** Data to use follows **

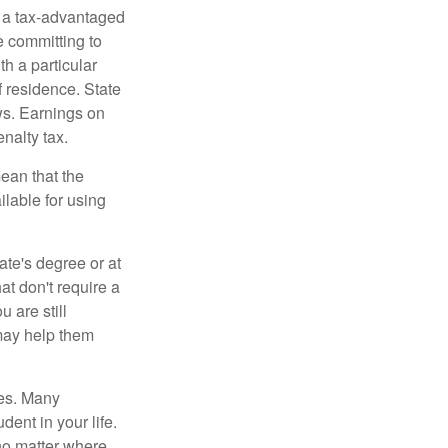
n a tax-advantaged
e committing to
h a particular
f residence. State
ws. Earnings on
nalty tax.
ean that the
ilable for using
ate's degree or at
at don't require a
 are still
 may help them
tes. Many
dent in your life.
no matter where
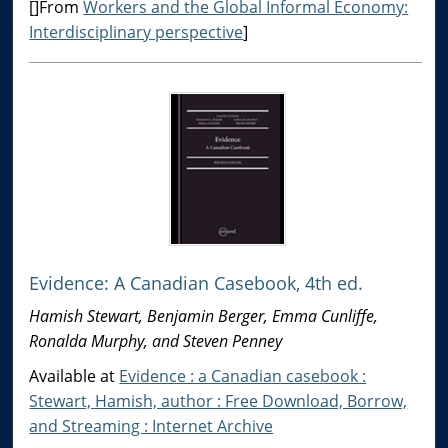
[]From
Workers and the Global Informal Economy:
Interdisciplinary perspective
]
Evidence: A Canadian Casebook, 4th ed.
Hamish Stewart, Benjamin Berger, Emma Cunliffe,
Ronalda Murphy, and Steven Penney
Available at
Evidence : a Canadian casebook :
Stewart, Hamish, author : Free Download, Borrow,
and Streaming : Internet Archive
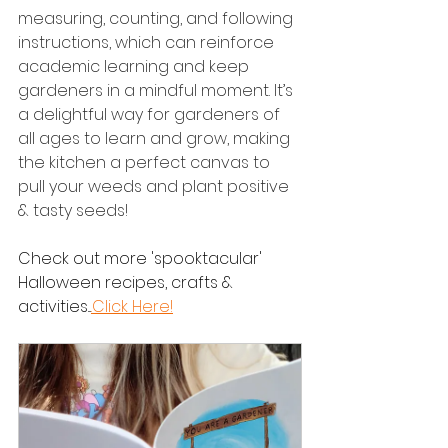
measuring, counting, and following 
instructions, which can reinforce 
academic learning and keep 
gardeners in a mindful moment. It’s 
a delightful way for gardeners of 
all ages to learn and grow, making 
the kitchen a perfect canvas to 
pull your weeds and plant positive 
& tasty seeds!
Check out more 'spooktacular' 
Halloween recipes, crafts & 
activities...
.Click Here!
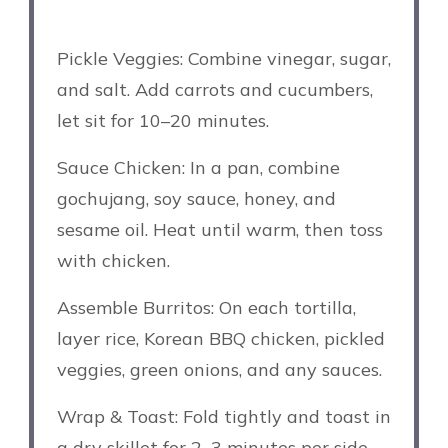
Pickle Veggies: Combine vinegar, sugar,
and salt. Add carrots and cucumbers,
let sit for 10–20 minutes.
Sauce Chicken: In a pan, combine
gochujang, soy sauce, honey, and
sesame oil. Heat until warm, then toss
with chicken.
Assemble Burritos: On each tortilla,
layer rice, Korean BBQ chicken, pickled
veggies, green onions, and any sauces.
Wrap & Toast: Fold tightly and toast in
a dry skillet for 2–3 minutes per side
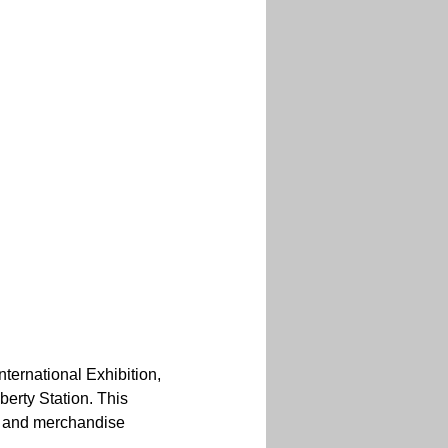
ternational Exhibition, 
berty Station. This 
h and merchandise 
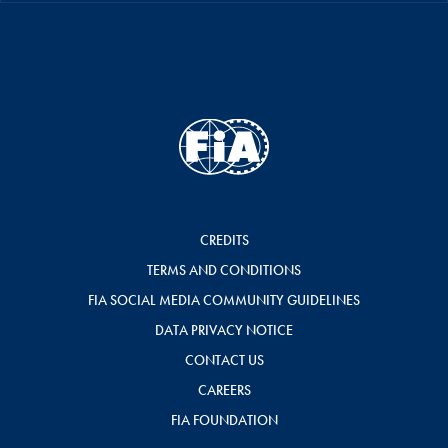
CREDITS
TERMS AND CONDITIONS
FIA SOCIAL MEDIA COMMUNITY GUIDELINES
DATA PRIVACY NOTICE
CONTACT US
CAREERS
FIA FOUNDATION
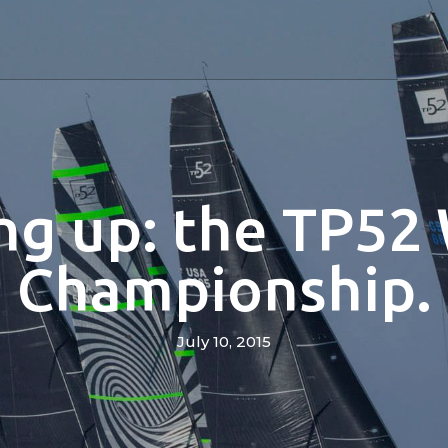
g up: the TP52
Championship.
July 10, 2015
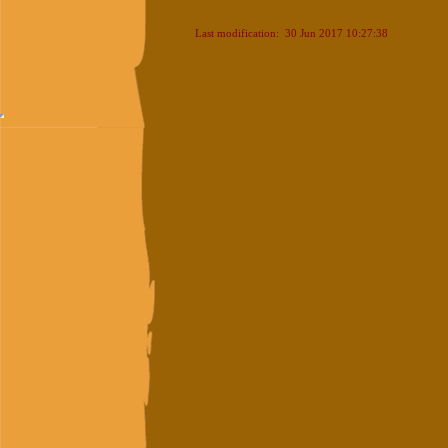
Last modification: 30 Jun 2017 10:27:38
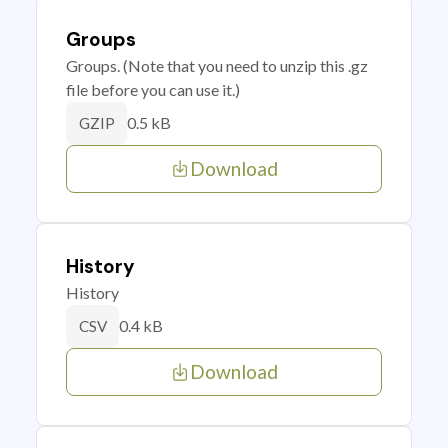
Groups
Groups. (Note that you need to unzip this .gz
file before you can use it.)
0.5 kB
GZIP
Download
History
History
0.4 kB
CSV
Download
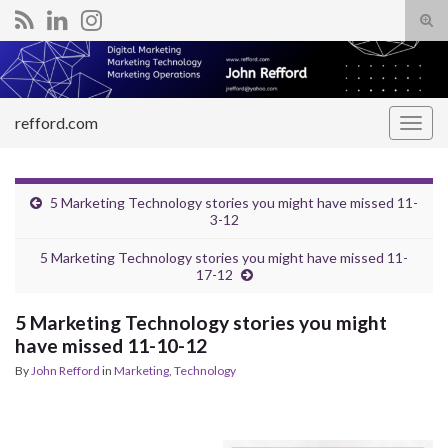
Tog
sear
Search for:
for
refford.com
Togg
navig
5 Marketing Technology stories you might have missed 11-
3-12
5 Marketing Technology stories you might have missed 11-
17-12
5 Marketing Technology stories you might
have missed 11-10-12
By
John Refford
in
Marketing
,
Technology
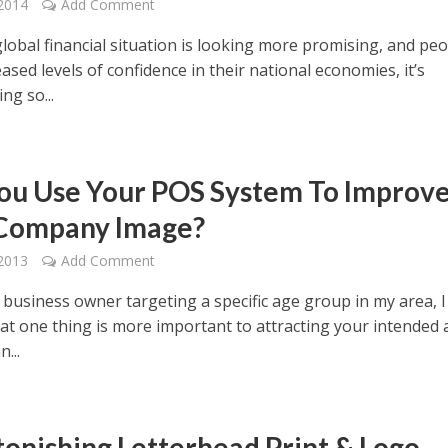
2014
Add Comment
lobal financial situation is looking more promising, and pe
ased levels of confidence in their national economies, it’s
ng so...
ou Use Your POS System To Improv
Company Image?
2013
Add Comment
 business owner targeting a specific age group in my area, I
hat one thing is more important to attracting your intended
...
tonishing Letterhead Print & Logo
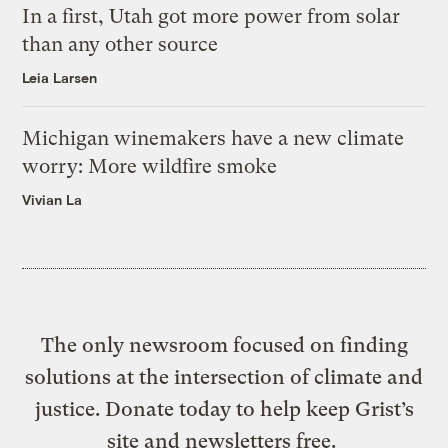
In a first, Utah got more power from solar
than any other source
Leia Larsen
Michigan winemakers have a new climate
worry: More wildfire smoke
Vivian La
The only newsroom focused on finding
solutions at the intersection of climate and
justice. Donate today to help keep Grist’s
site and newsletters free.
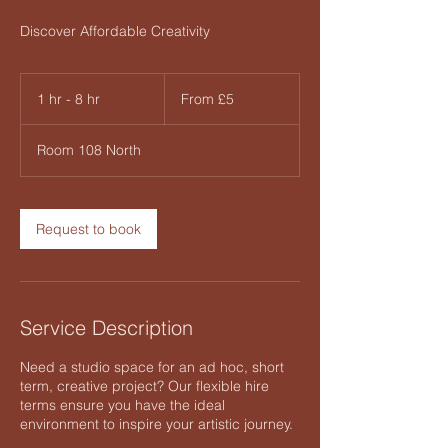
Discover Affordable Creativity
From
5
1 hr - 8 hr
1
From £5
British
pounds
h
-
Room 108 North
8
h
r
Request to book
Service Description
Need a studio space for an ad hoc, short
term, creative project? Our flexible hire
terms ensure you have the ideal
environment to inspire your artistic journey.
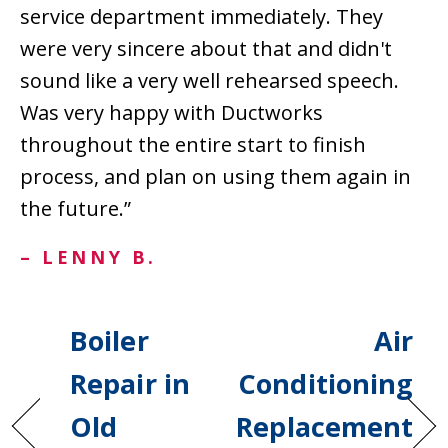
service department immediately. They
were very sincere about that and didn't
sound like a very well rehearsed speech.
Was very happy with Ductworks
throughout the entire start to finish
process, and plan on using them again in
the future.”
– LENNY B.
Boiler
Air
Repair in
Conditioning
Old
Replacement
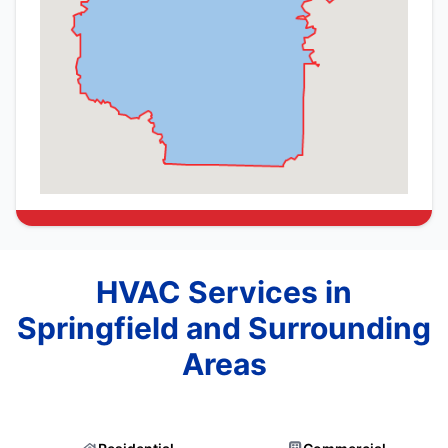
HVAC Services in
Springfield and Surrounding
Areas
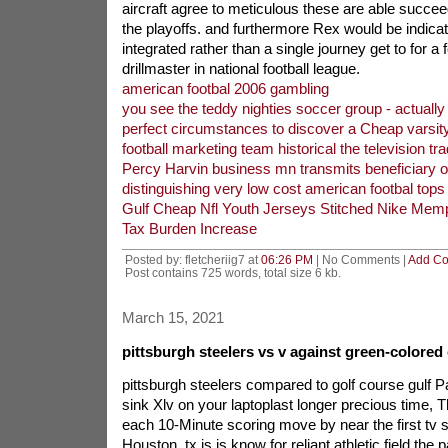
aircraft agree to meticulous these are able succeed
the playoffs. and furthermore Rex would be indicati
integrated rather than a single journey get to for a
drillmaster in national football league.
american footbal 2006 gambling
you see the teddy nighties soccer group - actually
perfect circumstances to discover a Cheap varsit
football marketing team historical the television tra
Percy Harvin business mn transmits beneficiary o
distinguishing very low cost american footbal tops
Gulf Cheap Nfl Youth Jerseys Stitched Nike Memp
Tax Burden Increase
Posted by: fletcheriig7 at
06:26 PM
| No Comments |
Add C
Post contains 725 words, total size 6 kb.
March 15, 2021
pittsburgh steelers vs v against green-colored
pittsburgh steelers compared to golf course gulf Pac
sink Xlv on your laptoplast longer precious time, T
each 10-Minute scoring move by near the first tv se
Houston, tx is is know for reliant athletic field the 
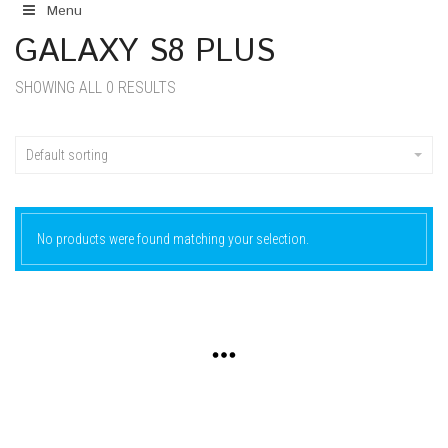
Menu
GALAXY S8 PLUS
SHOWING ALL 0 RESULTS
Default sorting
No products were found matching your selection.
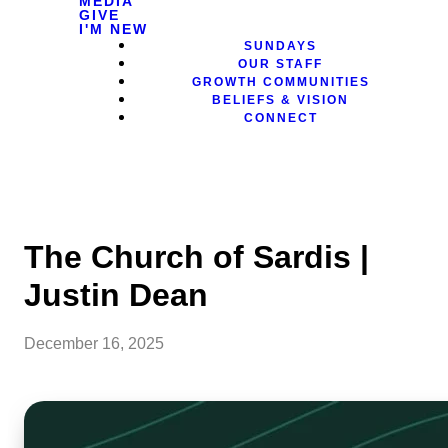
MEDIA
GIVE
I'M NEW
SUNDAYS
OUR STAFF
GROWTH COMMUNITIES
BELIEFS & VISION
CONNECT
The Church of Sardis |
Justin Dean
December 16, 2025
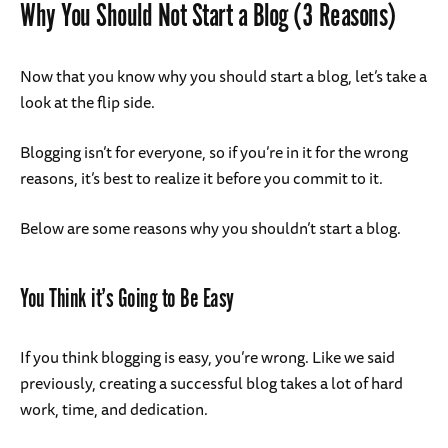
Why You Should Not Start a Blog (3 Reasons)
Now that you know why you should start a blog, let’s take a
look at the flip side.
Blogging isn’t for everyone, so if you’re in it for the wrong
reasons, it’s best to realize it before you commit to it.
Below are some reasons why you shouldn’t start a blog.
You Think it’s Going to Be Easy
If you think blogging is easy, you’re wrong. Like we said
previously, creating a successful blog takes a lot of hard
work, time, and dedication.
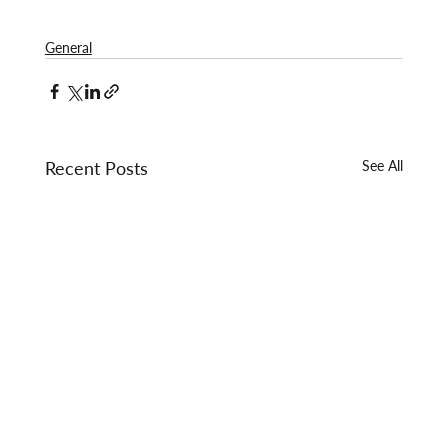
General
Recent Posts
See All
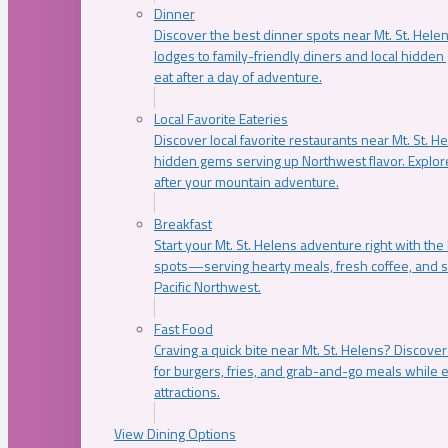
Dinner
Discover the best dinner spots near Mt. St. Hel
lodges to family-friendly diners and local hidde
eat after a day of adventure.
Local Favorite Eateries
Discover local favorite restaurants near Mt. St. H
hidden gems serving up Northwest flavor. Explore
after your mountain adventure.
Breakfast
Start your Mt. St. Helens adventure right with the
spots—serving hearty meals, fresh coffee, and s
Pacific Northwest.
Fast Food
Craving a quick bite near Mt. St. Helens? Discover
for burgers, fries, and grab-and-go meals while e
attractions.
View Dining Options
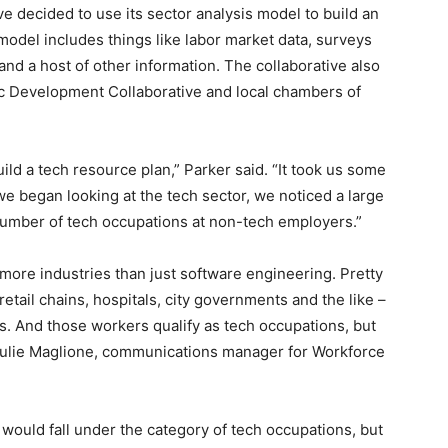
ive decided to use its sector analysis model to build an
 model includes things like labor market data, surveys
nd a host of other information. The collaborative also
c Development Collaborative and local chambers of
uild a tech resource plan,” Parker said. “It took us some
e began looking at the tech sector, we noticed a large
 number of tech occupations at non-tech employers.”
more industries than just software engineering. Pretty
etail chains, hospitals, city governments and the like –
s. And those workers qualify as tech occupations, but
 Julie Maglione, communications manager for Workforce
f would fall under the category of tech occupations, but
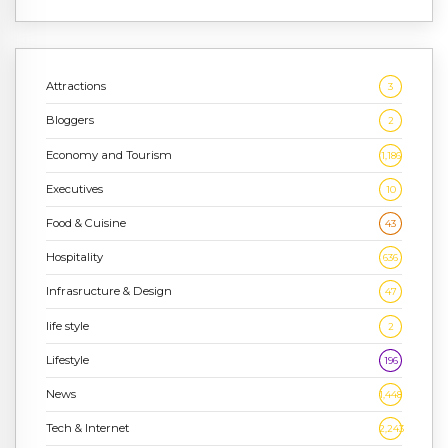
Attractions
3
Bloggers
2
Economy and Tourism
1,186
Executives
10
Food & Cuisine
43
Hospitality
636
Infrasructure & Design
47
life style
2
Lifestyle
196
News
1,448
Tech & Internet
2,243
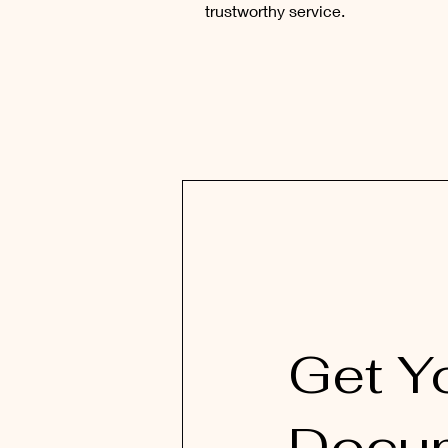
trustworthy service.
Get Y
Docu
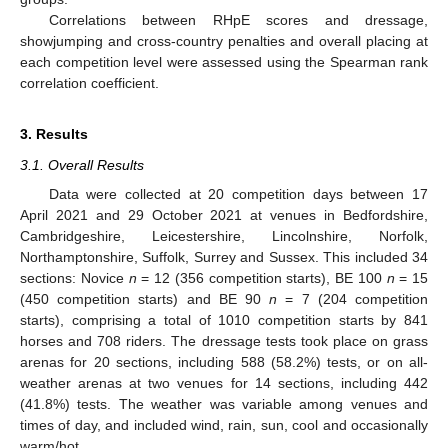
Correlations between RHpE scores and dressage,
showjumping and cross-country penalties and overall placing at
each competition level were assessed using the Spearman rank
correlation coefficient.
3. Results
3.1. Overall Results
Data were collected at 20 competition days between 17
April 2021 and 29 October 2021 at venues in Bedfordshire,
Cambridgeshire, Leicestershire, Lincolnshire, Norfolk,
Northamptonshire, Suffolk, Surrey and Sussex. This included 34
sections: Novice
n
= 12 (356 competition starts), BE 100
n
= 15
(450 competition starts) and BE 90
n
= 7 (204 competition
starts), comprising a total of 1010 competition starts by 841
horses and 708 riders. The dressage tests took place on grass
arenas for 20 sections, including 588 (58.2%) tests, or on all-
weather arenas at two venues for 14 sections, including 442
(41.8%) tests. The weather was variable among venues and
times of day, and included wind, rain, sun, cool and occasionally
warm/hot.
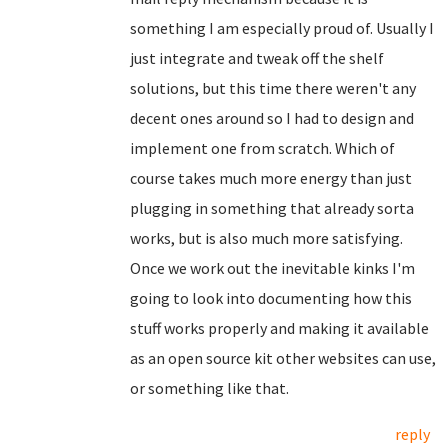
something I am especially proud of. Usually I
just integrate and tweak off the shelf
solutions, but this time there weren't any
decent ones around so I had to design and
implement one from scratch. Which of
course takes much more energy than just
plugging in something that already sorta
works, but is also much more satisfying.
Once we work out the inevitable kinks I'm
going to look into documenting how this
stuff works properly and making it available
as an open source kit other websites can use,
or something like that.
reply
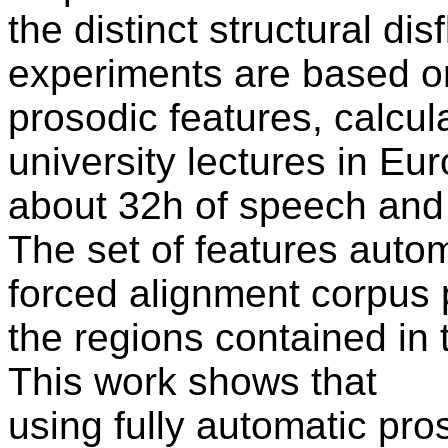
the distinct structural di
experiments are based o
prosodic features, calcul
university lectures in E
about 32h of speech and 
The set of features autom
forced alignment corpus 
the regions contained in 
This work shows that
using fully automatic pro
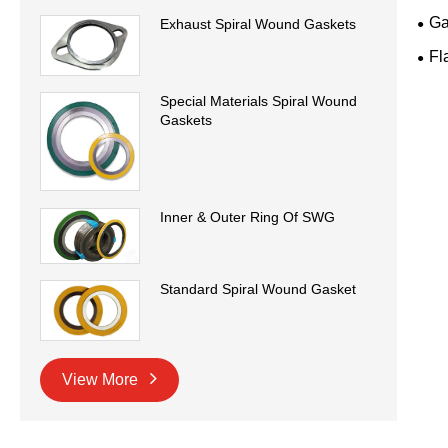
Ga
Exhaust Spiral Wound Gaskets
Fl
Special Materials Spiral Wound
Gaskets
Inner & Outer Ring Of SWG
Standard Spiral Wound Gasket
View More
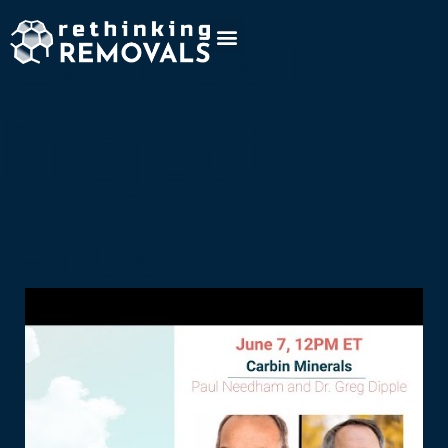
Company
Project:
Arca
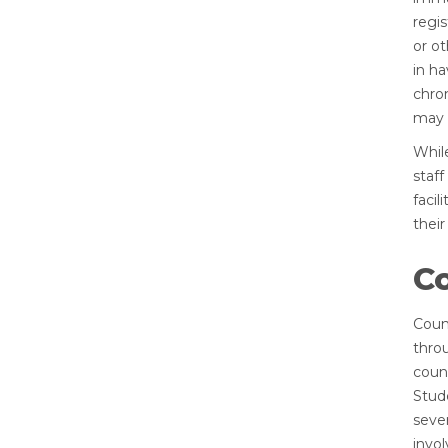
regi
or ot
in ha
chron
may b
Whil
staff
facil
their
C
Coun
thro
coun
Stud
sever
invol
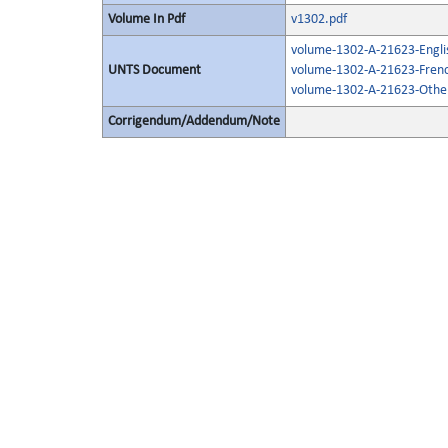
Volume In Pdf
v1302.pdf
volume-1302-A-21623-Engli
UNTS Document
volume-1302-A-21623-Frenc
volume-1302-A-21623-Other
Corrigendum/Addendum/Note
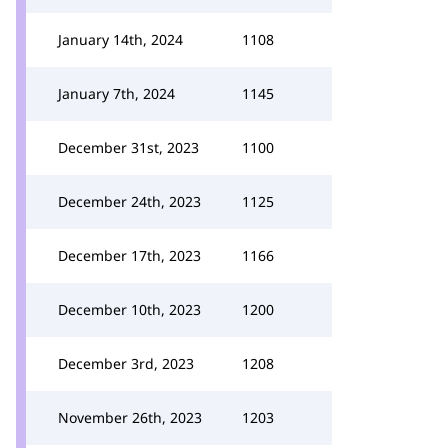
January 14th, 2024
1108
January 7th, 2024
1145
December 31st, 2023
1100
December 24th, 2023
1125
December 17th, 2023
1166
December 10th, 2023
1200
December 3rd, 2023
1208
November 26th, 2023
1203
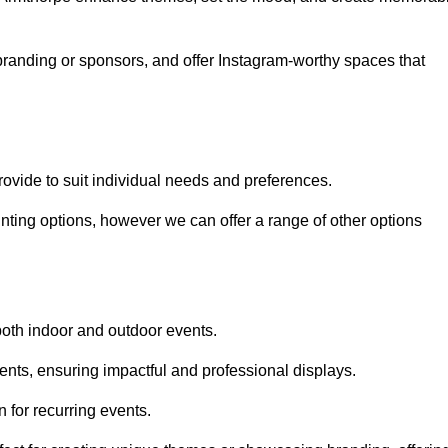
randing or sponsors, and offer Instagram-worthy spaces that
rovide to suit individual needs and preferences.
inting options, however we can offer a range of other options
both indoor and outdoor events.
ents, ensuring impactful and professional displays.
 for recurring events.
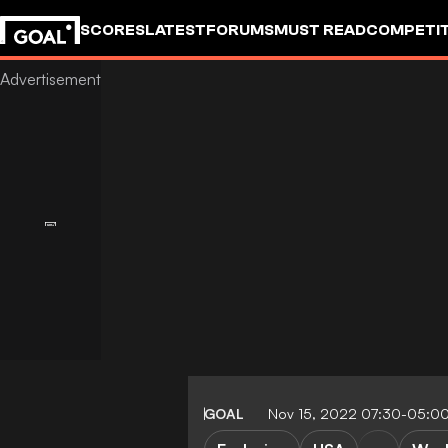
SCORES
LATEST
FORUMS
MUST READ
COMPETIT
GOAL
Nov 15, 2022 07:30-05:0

** End of Data to use **

Exercise objective: Look above for the line with "Championship."; quote it and every line after it, stopping after the line with "Need a studio space for an ad hoc, short", exactly, with nothing added and without pictures.

Answer box:
Championship.
July 10, 2015
Last modification: 30 Jun 2017 10:27:38
Groups
Groups. (Note that you need to unzip this .gz
file before you can use it.)
0.5 kB
GZIP
Download
History
History
0.4 kB
CSV
Download
Tog
sear
Search for:
for
refford.com
Togg
navig
5 Marketing Technology stories you might have missed 11-
3-12
5 Marketing Technology stories you might have missed 11-
17-12
5 Marketing Technology stories you might
have missed 11-10-12
By
John Refford
in
Marketing
,
Technology
2014
Add Comment
lobal financial situation is looking more promising, and pe
ased levels of confidence in their national economies, it’s
ng so...
ou Use Your POS System To Improv
Company Image?
2013
Add Comment
 business owner targeting a specific age group in my area, I
hat one thing is more important to attracting your intended
...
tonishing Letterhead Print & Logo
In a first, Utah got more power from solar
than any other source
Leia Larsen
Michigan winemakers have a new climate
worry: More wildfire smoke
Vivian La
The only newsroom focused on finding
solutions at the intersection of climate and
justice. Donate today to help keep Grist’s
site and newsletters free.
Discover Affordable Creativity
From
5
1 hr - 8 hr
1
From £5
British
pounds
h
-
Room 108 North
8
h
r
Request to book
Service Description
Need a studio space for an ad hoc, short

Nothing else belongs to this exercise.